Practical recommendations
– Create an AI vision document: define where AI will be used, what data it can access, what must be human-reviewed, and how success is measured.
– Start with low-risk automation: reporting, checklists, internal SOP assistants, and QA helpers.
– Keep humans in the loop for mission-critical and public-facing operations. Require manual reviews for high-risk steps.
– Centralise access with an MCP or managed connector carefully, and apply restrictive guardrails (no destructive permissions by default).
– Instrument all AI tools with logging, monitoring, and error handling.
– Plan for vendor cost increases: don’t assume current low prices are permanent.
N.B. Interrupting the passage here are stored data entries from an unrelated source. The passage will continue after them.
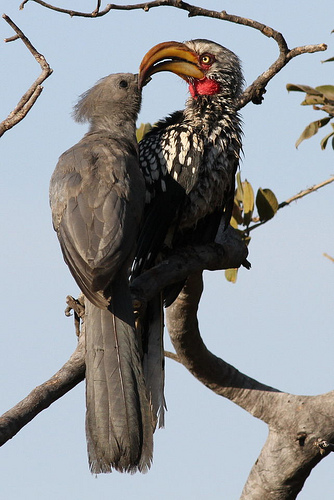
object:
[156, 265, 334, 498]
branch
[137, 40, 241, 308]
bird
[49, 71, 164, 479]
chick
Likely outcomes for agencies
– Hiring may change: routine execution becomes more automatable, so roles may shift toward strategy, productisation, monitoring, and AI management. Junior execution roles could shrink or be repurposed.
– Productisation rises: agencies can package niche, repeatable services more easily (e.g., plumber-specific site builds) using automated processes and AI assistance.
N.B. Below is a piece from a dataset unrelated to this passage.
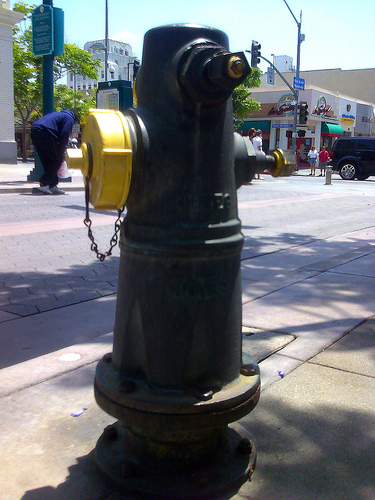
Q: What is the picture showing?
A: It is showing a sidewalk.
– New tooling focus: expect growth in QA, monitoring, and observability tools designed to watch AI-driven automations and ensure they behave over time.
Bottom line
AI offers big efficiency gains for WordPress agencies when applied thoughtfully: centralise knowledge, automate low-risk repetitive work, and keep humans responsible for critical judgments. At the same time, watch for security, vendor, and community impacts. Build guardrails, log thoroughly, and plan for change — with those precautions, agencies can harness AI to scale services, improve testing, and productise offerings without sacrificing reliability or the values of the WordPress ecosystem.